Exercise objective.
Find the line containing "means 'talking to" in the records below. Copy exactly that line and each one after it, ending at the line containing "- ⚠️ Connections on", and nothing more.

Data shown.
......

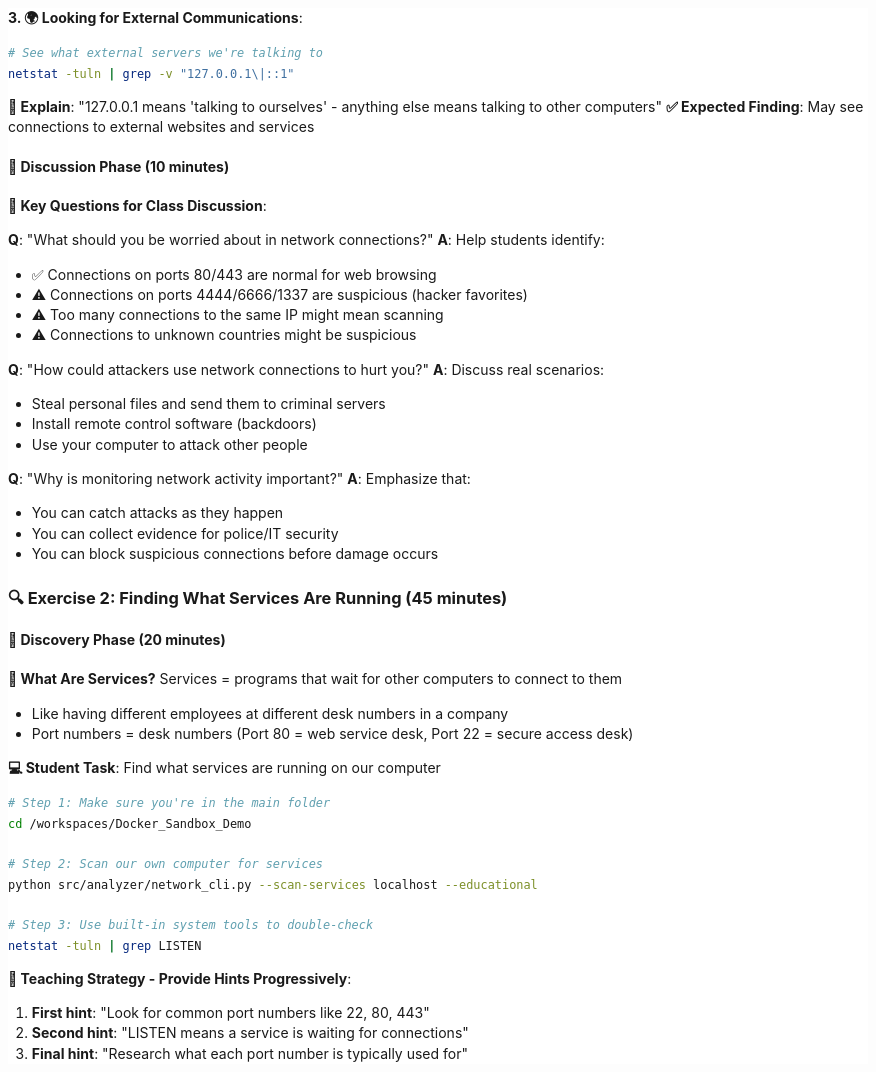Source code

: **3. 🌍 Looking for External Communications**:
```bash
# See what external servers we're talking to
netstat -tuln | grep -v "127.0.0.1\|::1"
```
**💬 Explain**: "127.0.0.1 means 'talking to ourselves' - anything else means talking to other computers"
**✅ Expected Finding**: May see connections to external websites and services

#### 💭 Discussion Phase (10 minutes)
**🎯 Key Questions for Class Discussion**:

**Q**: "What should you be worried about in network connections?"
**A**: Help students identify:
- ✅ Connections on ports 80/443 are normal for web browsing
- ⚠️ Connections on ports 4444/6666/1337 are suspicious (hacker favorites)
- ⚠️ Too many connections to the same IP might mean scanning
- ⚠️ Connections to unknown countries might be suspicious

**Q**: "How could attackers use network connections to hurt you?"
**A**: Discuss real scenarios:
- Steal personal files and send them to criminal servers
- Install remote control software (backdoors)
- Use your computer to attack other people

**Q**: "Why is monitoring network activity important?"
**A**: Emphasize that:
- You can catch attacks as they happen
- You can collect evidence for police/IT security
- You can block suspicious connections before damage occurs

### 🔍 Exercise 2: Finding What Services Are Running (45 minutes)

#### 🎯 Discovery Phase (20 minutes)
**💬 What Are Services?**
Services = programs that wait for other computers to connect to them
- Like having different employees at different desk numbers in a company
- Port numbers = desk numbers (Port 80 = web service desk, Port 22 = secure access desk)

**💻 Student Task**: Find what services are running on our computer
```bash
# Step 1: Make sure you're in the main folder
cd /workspaces/Docker_Sandbox_Demo

# Step 2: Scan our own computer for services
python src/analyzer/network_cli.py --scan-services localhost --educational

# Step 3: Use built-in system tools to double-check
netstat -tuln | grep LISTEN
```

**🎯 Teaching Strategy - Provide Hints Progressively**:
1. **First hint**: "Look for common port numbers like 22, 80, 443"
2. **Second hint**: "LISTEN means a service is waiting for connections"
3. **Final hint**: "Research what each port number is typically used for"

......

Written response.
**💬 Explain**: "127.0.0.1 means 'talking to ourselves' - anything else means talking to other computers"
**✅ Expected Finding**: May see connections to external websites and services

#### 💭 Discussion Phase (10 minutes)
**🎯 Key Questions for Class Discussion**:

**Q**: "What should you be worried about in network connections?"
**A**: Help students identify:
- ✅ Connections on ports 80/443 are normal for web browsing
- ⚠️ Connections on ports 4444/6666/1337 are suspicious (hacker favorites)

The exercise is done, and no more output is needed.